There are no hard rules or fixed lines when looking to identify rare opportunities for outsized returns. Therefore every factor is simply something that relates to other factors and must be understood not only by itself but within the wider context. The way we can relate points to each other, and map them simply in an overall view, enables the quick identification of key questions and areas of further interest.

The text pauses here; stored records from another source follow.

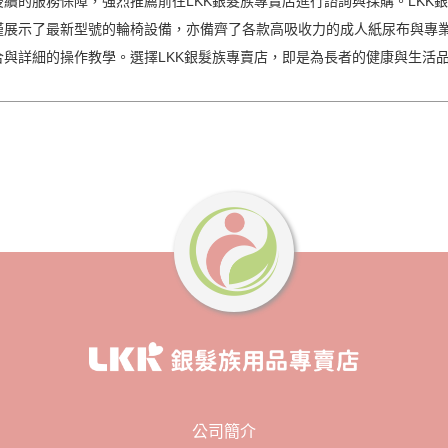
續的服務保障，強烈推薦前往LKK銀髮族專賣店進行諮詢與採購。LKK
僅展示了最新型號的輪椅設備，亦備齊了各款高吸收力的成人紙尿布與專
與詳細的操作教學。選擇LKK銀髮族專賣店，即是為長者的健康與生活
公司簡介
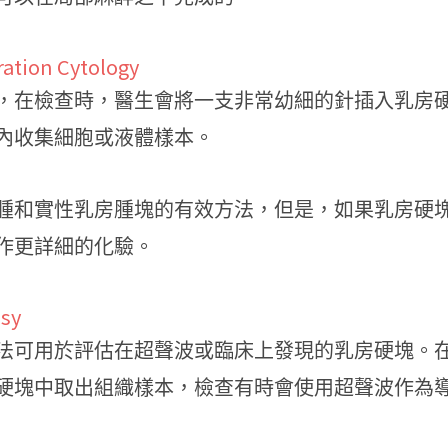
tion Cytology
，在檢查時，醫生會將一支非常幼細的針插入乳房
內收集細胞或液體樣本。
腫和實性乳房腫塊的有效方法，但是，如果乳房硬
作更詳細的化驗。
sy
法可用於評估在超聲波或臨床上發現的乳房硬塊。
硬塊中取出組織樣本，檢查有時會使用超聲波作為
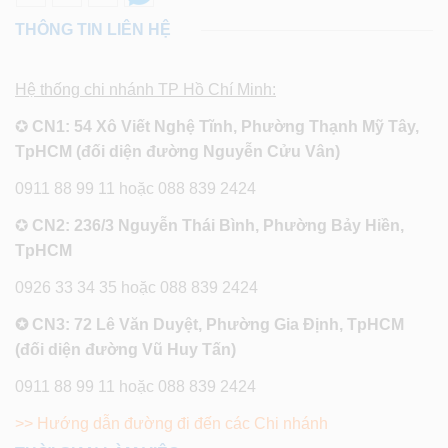
THÔNG TIN LIÊN HỆ
Hệ thống chi nhánh TP Hồ Chí Minh:
✪
CN1: 54 Xô Viết Nghệ Tĩnh, Phường Thạnh Mỹ Tây,
TpHCM (đối diện đường Nguyễn Cửu Vân)
0911 88 99 11 hoặc 088 839 2424
✪
CN2: 236/3 Nguyễn Thái Bình, Phường Bảy Hiền,
TpHCM
0926 33 34 35 hoặc 088 839 2424
✪ CN3: 72 Lê Văn Duyệt, Phường Gia Định, TpHCM
(đối diện đường Vũ Huy Tấn)
0911 88 99 11 hoặc 088 839 2424
>> Hướng dẫn đường đi đến các Chi nhánh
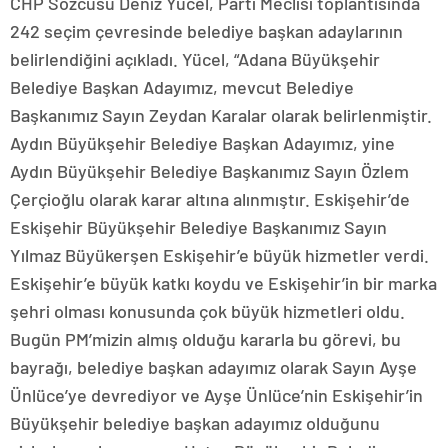
CHP Sözcüsü Deniz Yücel, Parti Meclisi toplantısında
242 seçim çevresinde belediye başkan adaylarının
belirlendiğini açıkladı. Yücel, “Adana Büyükşehir
Belediye Başkan Adayımız, mevcut Belediye
Başkanımız Sayın Zeydan Karalar olarak belirlenmiştir.
Aydın Büyükşehir Belediye Başkan Adayımız, yine
Aydın Büyükşehir Belediye Başkanımız Sayın Özlem
Çerçioğlu olarak karar altına alınmıştır. Eskişehir’de
Eskişehir Büyükşehir Belediye Başkanımız Sayın
Yılmaz Büyükerşen Eskişehir’e büyük hizmetler verdi.
Eskişehir’e büyük katkı koydu ve Eskişehir’in bir marka
şehri olması konusunda çok büyük hizmetleri oldu.
Bugün PM’mizin almış olduğu kararla bu görevi, bu
bayrağı, belediye başkan adayımız olarak Sayın Ayşe
Ünlüce’ye devrediyor ve Ayşe Ünlüce’nin Eskişehir’in
Büyükşehir belediye başkan adayımız olduğunu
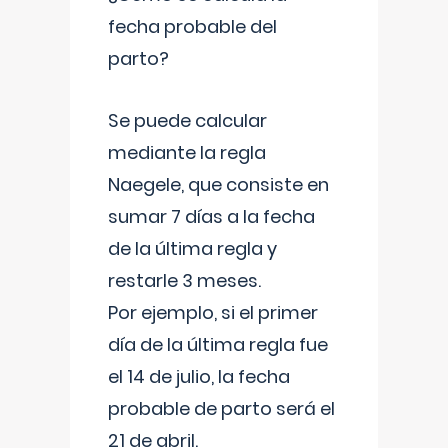
fecha probable del
parto?
Se puede calcular
mediante la regla
Naegele, que consiste en
sumar 7 días a la fecha
de la última regla y
restarle 3 meses.
Por ejemplo, si el primer
día de la última regla fue
el 14 de julio, la fecha
probable de parto será el
21 de abril.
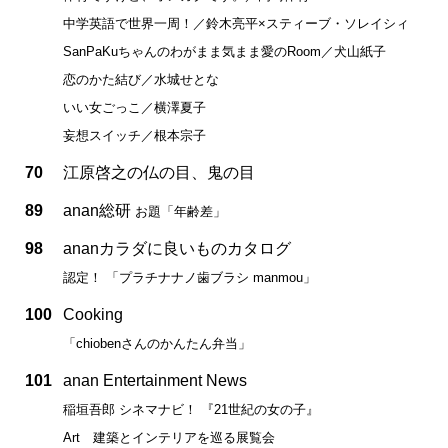
中学英語で世界一周！／鈴木亮平×スティーブ・ソレイシィ
SanPaKuちゃんのわがまま気まま愛のRoom／犬山紙子
恋のかた結び／水城せとな
いい女ごっこ／横澤夏子
妄想スイッチ／根本宗子
70
江原啓之の仏の目、鬼の目
89
anan総研
お題「年齢差」
98
ananカラダに良いものカタログ
認定！ 「プラチナナノ歯ブラシ manmou」
100
Cooking
「chiobenさんのかんたん弁当」
101
anan Entertainment News
稲垣吾郎 シネマナビ！ 『21世紀の女の子』
Art 建築とインテリアを巡る展覧会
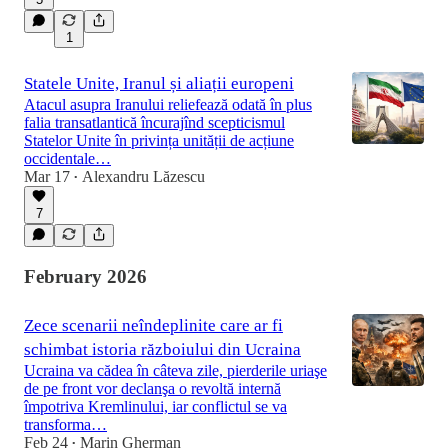
1
Statele Unite, Iranul și aliații europeni
Atacul asupra Iranului reliefează odată în plus
falia transatlantică încurajînd scepticismul
Statelor Unite în privința unității de acțiune
occidentale…
Mar 17
Alexandru Lăzescu
•
7
February 2026
Zece scenarii neîndeplinite care ar fi
schimbat istoria războiului din Ucraina
Ucraina va cădea în câteva zile, pierderile uriaşe
de pe front vor declanşa o revoltă internă
împotriva Kremlinului, iar conflictul se va
transforma…
Feb 24
Marin Gherman
•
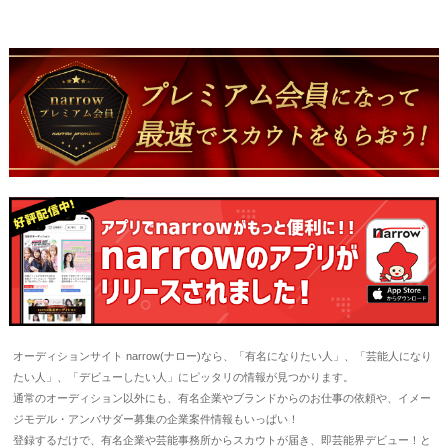
オーディションサイト narrow(ナロー)なら、「有名になりたい人」、「芸能人になり
たい人」、「デビューしたい人」にピッタリの情報が見つかります。
通常のオーディション以外にも、有名企業やブランドからのお仕事の依頼や、イメー
ジモデル・アンバサダー募集の企業案件情報もいっぱい！
登録するだけで、有名企業や芸能事務所からスカウトが届き、即芸能界デビュー！と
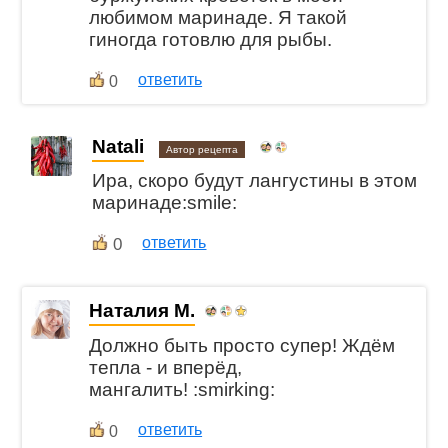
любимом маринаде. Я такой
гиногда готовлю для рыбы.
ответить
0
Natali
Автор рецепта
Ира, скоро будут лангустины в этом
маринаде:smile:
0
ответить
Наталия М.
Должно быть просто супер! Ждём
тепла - и вперёд,
мангалить! :smirking:
ответить
0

It’s communicable and provides a common language
If investment decision-making is a process of understanding, it is just as much a process of debate and disagreement. Consensus-driven investments tend to be on the low-risk low-reward end of the spectrum, so we welcome opposing views and it is, therefore, important to be able to discuss, challenge, and see where differences of opinion lie.
Not only can we analyse all the many underlying factors, but we can combine them in a way that allows us to illustrate an entire investment case in one dot on a graph. This data point is by no means final, but rather serves as the focal point for discussion, enabling us to argue over the details while retaining a view on how they affect the bigger picture.
In short, we have a preference for investing in exceptional teams, extremely well-fitted to a product that is difficult to build and a market that is both very large and very clear. In other words, we like big dark green bubbles positioned towards the top left corner of the graph. But many great investment opportunities don’t look quite like that, particularly at such an early stage as when we look to invest. Teams require strengthening and developing, markets require greater understanding, and barriers around the product require time to develop.
To sum up
With this framework, we form an overall view of the risk/reward profile by relating three questions to each other:
- Is the size of the opportunity large enough to carry the identified risks?
- Do we understand, and are we comfortable with, the risks?
- Do we back this team, and their plan, to execute?
However, as much as it is an analytical framework, it is an approach that enables us to understand better what it is that we need to understand better, if we are to back a company in the first place and support it in the right ways thereafter.
In the next few weeks, I’ll share a more detailed look at each part of the ‘Size, Risk, Go’ framework and how we build our analysis. In the meantime, happy to hear any feedback and discuss any other analytical approaches.